EXCERPTED TEXT
=-=-=-=-=

Jesse Choper has been a director since October 8, 1999. Mr. Choper is the Earl Warren Professor of Public Law at the University of California at Berkeley School of Law, where he has taught since 1965. From 1960 to 1961, Professor Choper was a law clerk for Supreme Court Chief Justice Earl Warren. Mr. Choper is a member of the California Horseracing Board. Mr. Choper was a member of the Board of Directors of George Foreman Enterprises, Inc. (OTCBB: “GFME.PK”) until his resignation in November 2010. Mr. Choper provides valuable legal expertise to the Board. His specific legal background makes him an authority on ethical behavior and he provides valuable insight with respect to corporate governance. Mr. Choper’s tenure and service as a director for over ten years is also considered a valuable asset to the Board.

John E. Kyees has been a director since May 3, 2010. From 2003 until his retirement in 2010, Mr. Kyees was the Chief Financial Officer of Urban Outfitters, Inc. Mr. Kyees served as the Chief of Investor Relations for Urban Outfitters in 2010. Prior to that, from 2002 to 2003, Mr. Kyees was the Chief Financial Officer and Chief Administrative Officer of bebe Stores, Inc. Mr. Kyees is a member of the Board of Directors of Vera Bradley, Inc., a publicly-traded company, and serves as Chairman of the Audit Committee and is a member of the Compensation Committee. Mr. Kyees is a member of the Board of Directors of Hot Topic, Inc., a publicly-traded company, and is a member of the Audit Committee. Mr. Kyees is a member of the Board of Directors of Teavana Corp., a publicly-traded company, and serves as Chairman of the Audit Committee and is a member of the Compensation Committee and Nominating and Corporate Governance Committee. Mr. Kyees brings to the Board extensive executive level retail experience having served as Chief Financial Officer for several prominent retailers. His insight with respect to merchandising, operational activities and finance is an asset to our Board. Institutional Investor magazine selected Mr. Kyees as a top specialty retail chief financial officer on five separate occasions, evidencing his strong skills in corporate finance, strategic and accounting matters.

=-=-=-=-=

DATASET
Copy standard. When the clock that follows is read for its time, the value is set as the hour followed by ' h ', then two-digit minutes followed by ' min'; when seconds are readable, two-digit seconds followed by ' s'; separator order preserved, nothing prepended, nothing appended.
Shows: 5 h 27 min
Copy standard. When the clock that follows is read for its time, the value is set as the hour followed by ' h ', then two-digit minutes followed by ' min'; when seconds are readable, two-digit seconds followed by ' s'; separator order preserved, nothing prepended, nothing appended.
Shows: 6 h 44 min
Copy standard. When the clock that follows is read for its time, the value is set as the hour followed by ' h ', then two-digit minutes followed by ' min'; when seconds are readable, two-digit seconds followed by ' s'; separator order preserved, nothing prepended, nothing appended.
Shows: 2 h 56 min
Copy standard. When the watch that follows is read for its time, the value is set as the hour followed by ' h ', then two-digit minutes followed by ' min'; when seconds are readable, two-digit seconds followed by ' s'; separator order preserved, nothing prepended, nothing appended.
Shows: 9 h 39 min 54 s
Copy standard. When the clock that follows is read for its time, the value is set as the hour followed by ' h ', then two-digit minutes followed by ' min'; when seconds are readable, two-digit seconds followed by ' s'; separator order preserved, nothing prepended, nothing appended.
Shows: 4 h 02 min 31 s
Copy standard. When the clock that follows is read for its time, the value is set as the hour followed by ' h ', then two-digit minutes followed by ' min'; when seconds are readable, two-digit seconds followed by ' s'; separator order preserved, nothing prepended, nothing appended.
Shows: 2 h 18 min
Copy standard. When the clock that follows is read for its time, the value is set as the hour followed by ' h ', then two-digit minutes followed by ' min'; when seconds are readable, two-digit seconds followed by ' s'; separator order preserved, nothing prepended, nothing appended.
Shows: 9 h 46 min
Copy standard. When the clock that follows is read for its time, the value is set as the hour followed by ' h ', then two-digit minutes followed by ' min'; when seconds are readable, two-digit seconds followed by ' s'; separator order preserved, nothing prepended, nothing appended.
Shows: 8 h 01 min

=-=-=-=-=

GIVEN INSTRUCTION
How do the director biographies above go on after their last sentence? Write the continuation.

TASK RESULT
Ward K. Mooney has been a director since July 31, 2006. Mr. Mooney is a founding partner of Crystal Financial LLC and since March 2010 has been the Chief Executive Officer. Prior to that, Mr. Mooney was the President of Bank of America Retail Finance Group and Chief Operating Officer of Back Bay Capital, both of which were formerly Bank of Boston businesses which Mr. Mooney founded. Mr. Mooney provides the Board with valuable insight with respect to his extensive experience as a lender in the retail industry.

George T. Porter, Jr. has been a director since October 28, 1999. Mr. Porter was President of Levi’s USA for Levi Strauss & Co. from 1994 to 1997. Beginning in 1974, Mr. Porter held various positions at Levi Strauss & Co., including President of Levi’s Men’s Jeans Division. Mr. Porter was also Corporate Vice President and General Manager of Nike USA from 1997 to 1998. Mr. Porter provides the Board with extensive merchandising experience having worked at two highly prominent companies. Mr. Porter’s tenure and service as a director for over ten years is also considered a valuable asset to the Board.

Mitchell S. Presser has been a director since May 1, 2007. Since November 2006, Mr. Presser has been a founding partner of Paine & Partners, LLC (including its predecessor), a private equity firm. Prior to that, Mr. Presser was a law partner with Wachtell, Lipton, Rosen & Katz, specializing in mergers & acquisitions. Mr. Presser serves as a director on the boards of four privately-held companies. Mr. Presser’s extensive experience in private equity and strategic planning provides valuable insight to the Board.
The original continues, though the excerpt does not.